# [TASK TO CARRY OUT]
Copy the lines of the records below, from the very first line through the line that contains "genus: Gaultheria", inclusive, leaving every line unchanged.

--- BEGIN ---

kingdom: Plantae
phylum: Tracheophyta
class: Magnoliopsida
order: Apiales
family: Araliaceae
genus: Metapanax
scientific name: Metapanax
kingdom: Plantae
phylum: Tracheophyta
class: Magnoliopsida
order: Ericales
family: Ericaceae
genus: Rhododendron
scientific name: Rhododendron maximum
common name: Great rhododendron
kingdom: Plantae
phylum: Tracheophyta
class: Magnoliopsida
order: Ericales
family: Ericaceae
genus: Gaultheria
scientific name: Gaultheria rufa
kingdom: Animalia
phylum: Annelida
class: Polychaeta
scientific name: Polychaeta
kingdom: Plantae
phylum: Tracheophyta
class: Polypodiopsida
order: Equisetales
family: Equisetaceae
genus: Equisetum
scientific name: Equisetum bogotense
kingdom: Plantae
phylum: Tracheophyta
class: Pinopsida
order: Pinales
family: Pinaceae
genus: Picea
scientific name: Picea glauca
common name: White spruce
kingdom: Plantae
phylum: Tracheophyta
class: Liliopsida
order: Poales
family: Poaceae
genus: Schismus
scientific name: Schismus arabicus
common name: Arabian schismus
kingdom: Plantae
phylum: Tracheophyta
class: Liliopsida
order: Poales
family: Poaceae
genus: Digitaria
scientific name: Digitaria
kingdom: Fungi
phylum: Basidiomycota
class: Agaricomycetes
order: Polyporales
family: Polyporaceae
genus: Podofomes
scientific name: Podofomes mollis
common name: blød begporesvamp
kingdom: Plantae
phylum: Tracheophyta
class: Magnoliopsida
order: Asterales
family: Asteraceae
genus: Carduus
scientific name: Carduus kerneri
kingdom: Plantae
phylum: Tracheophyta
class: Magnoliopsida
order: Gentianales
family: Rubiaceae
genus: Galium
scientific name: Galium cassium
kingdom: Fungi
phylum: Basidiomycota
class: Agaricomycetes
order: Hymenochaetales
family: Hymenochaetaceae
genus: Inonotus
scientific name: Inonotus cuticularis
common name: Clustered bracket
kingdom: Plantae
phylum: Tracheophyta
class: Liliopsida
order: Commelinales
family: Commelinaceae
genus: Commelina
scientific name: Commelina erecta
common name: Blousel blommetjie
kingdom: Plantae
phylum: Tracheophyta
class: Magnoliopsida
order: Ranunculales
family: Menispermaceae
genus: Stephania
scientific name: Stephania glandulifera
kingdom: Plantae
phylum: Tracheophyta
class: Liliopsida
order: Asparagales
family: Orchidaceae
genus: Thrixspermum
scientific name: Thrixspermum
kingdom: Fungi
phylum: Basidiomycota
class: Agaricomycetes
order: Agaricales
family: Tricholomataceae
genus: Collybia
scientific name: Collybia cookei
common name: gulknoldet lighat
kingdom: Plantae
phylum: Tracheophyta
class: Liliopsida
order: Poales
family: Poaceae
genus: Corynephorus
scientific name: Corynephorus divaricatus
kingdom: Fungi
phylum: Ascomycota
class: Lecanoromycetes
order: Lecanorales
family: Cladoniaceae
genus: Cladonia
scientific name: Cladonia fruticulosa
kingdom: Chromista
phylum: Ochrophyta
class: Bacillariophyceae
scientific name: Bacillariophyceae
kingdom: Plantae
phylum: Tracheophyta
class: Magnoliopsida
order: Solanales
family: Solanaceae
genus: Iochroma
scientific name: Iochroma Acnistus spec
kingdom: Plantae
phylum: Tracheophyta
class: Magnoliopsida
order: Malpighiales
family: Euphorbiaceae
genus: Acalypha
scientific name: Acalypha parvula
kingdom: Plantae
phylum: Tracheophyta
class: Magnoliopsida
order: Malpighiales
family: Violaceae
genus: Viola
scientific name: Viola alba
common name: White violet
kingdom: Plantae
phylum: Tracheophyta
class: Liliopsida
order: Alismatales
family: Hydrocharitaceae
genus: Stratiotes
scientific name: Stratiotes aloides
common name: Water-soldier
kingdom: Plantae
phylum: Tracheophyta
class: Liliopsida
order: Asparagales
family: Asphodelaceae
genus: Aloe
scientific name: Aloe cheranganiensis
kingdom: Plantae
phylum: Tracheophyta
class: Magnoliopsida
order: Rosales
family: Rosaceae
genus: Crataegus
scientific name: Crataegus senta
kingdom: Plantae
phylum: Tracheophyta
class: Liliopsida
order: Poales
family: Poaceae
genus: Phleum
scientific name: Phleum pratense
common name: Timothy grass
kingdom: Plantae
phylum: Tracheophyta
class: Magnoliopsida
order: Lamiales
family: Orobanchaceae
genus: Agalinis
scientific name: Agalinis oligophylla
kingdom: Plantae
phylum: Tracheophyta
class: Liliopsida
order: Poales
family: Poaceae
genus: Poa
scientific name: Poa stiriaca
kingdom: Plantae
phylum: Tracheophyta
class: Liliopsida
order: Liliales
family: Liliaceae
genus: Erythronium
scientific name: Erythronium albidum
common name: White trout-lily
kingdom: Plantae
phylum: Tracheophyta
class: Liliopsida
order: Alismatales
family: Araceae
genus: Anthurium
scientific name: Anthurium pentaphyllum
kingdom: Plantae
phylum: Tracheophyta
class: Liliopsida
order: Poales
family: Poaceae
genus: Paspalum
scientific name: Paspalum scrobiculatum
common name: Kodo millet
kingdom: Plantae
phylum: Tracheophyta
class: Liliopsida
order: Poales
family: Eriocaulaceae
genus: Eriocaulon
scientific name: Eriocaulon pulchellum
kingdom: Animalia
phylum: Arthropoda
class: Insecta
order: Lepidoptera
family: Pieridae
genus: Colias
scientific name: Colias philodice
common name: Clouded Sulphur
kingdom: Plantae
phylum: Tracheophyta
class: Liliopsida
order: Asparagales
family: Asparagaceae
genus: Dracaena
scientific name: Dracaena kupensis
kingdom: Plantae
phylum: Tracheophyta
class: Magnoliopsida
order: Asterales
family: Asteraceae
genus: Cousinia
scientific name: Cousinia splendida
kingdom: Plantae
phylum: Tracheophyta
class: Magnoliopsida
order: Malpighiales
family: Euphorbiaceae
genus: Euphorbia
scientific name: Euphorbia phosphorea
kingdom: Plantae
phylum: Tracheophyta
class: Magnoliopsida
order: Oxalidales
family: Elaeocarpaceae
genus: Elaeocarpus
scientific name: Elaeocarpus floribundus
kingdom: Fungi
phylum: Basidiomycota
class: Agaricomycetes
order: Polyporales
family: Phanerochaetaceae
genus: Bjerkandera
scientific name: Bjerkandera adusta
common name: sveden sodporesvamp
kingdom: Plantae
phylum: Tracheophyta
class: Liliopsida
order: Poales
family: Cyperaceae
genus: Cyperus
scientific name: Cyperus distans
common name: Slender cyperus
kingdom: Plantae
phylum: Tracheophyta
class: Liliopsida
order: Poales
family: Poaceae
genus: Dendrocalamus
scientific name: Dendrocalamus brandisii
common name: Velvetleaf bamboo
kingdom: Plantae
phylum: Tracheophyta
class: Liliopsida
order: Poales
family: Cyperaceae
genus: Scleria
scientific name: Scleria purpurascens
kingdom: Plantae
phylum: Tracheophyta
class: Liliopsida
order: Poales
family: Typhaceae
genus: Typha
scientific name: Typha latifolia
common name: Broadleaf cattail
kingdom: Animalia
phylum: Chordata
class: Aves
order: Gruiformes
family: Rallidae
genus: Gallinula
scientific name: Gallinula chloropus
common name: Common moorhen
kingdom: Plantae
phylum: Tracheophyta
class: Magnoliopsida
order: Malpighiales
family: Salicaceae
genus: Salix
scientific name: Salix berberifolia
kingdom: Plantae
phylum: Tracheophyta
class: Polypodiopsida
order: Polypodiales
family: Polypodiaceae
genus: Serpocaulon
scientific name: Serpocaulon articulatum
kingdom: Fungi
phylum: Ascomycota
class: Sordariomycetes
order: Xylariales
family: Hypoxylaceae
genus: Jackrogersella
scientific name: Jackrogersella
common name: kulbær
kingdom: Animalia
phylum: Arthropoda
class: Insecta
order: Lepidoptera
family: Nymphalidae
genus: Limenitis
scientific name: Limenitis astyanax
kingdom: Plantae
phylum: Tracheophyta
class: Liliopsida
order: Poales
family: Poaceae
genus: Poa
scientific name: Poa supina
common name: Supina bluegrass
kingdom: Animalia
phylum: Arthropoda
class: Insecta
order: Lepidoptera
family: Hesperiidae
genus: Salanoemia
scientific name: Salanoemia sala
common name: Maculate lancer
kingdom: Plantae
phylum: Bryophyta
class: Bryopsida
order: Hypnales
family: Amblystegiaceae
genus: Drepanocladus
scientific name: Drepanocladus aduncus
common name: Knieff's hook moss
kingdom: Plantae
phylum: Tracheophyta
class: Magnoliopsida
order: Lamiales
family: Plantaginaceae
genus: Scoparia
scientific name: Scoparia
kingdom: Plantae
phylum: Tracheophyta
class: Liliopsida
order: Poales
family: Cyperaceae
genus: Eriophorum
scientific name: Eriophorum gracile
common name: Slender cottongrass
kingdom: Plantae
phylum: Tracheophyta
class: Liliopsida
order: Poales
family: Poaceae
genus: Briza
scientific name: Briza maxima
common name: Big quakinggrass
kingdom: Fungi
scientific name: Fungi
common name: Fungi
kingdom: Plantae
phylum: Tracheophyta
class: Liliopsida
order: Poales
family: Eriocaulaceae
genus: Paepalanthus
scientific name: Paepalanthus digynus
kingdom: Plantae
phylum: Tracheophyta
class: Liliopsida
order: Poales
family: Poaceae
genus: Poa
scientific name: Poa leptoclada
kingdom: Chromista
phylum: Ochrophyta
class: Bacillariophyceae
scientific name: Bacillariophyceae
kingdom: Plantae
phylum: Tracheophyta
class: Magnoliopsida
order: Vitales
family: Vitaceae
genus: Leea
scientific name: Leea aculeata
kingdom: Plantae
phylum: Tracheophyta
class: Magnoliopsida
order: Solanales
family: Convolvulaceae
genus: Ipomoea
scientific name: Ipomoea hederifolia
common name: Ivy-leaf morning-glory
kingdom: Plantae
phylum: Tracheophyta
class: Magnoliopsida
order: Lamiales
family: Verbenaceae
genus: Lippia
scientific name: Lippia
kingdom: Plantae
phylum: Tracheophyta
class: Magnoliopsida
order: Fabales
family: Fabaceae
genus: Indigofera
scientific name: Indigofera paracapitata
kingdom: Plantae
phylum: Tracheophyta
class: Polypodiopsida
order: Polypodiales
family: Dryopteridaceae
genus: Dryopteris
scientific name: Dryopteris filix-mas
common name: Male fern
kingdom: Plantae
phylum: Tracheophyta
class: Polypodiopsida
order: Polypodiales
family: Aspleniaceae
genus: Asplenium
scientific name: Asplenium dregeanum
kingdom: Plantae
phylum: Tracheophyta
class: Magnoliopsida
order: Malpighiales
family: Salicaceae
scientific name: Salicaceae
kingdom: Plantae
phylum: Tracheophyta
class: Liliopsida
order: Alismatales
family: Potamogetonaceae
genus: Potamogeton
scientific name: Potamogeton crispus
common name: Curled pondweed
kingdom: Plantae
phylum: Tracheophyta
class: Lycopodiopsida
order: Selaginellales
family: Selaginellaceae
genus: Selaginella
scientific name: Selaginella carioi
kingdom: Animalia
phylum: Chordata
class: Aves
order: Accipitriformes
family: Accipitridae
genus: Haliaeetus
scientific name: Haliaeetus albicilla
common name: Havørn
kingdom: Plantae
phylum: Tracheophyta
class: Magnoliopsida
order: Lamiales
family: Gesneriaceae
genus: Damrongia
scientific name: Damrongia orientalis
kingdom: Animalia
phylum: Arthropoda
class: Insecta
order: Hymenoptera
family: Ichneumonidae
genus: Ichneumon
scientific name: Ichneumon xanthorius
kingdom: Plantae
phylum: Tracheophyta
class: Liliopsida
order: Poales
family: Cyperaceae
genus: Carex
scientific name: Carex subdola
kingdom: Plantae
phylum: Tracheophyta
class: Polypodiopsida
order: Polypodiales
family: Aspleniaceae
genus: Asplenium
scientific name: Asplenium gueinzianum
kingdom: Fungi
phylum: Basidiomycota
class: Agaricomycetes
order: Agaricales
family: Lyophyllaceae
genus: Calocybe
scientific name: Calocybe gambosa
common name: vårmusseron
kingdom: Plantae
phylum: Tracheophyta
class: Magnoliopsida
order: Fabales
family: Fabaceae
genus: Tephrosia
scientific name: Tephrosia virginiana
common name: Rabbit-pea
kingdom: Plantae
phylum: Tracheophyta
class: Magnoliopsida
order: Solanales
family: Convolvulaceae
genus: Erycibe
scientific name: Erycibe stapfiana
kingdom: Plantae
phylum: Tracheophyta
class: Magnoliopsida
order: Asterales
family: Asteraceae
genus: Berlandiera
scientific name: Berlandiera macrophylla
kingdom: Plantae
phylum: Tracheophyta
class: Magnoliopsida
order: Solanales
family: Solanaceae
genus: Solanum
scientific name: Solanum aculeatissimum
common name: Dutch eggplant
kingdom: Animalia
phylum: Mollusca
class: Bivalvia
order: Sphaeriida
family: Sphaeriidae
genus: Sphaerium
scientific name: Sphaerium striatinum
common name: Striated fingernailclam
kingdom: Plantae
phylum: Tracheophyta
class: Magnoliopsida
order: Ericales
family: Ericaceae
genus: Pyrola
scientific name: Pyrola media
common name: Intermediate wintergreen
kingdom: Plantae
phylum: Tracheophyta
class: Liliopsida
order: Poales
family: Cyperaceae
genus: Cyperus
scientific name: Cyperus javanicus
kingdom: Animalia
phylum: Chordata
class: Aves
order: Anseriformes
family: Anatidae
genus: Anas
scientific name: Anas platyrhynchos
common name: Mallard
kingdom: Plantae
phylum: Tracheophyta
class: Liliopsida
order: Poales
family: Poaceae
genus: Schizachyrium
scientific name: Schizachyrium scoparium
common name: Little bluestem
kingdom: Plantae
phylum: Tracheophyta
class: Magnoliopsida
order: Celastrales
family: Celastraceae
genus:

--- END ---

# [OUTPUT OF THE TASK]
kingdom: Plantae
phylum: Tracheophyta
class: Magnoliopsida
order: Apiales
family: Araliaceae
genus: Metapanax
scientific name: Metapanax
kingdom: Plantae
phylum: Tracheophyta
class: Magnoliopsida
order: Ericales
family: Ericaceae
genus: Rhododendron
scientific name: Rhododendron maximum
common name: Great rhododendron
kingdom: Plantae
phylum: Tracheophyta
class: Magnoliopsida
order: Ericales
family: Ericaceae
genus: Gaultheria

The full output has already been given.